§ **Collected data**
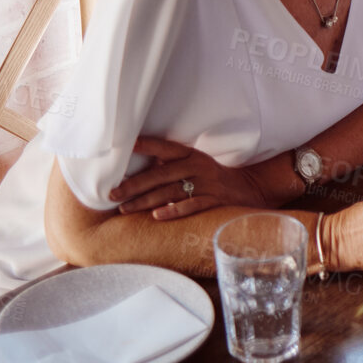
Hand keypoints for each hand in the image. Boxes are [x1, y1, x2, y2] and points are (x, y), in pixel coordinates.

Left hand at [109, 136, 272, 218]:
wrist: (250, 188)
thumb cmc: (214, 176)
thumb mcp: (195, 163)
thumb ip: (170, 164)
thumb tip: (135, 165)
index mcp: (192, 155)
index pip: (165, 148)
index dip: (145, 146)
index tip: (124, 147)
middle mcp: (199, 167)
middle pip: (161, 175)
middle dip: (134, 184)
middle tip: (112, 194)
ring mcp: (208, 184)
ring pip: (171, 192)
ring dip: (145, 201)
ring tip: (124, 209)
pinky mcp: (215, 201)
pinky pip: (191, 206)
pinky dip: (173, 210)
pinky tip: (157, 216)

§ **TASK**
An exact copy of the entries above, with no pictures, is the required answer.

§ **PROBLEM SOLUTION**
Hand keypoints for each hand in the image. Boxes are [x1, y1, x2, y2] and points are (x, y), in pixel coordinates.

Left hand at [109, 136, 272, 218]:
wrist: (250, 188)
thumb cmc: (214, 176)
thumb mcp: (195, 163)
thumb ip: (170, 164)
thumb tip: (135, 165)
index mcp: (192, 155)
index pip: (165, 148)
index dip: (145, 146)
index tip: (124, 147)
middle mcp: (199, 167)
middle pip: (161, 175)
middle dip: (134, 184)
middle tip: (112, 194)
ring mcp: (208, 184)
ring pip: (171, 192)
ring dip: (145, 201)
ring tip: (124, 209)
pinky mcp: (215, 201)
pinky pip: (191, 206)
pinky dip: (173, 210)
pinky tip: (157, 216)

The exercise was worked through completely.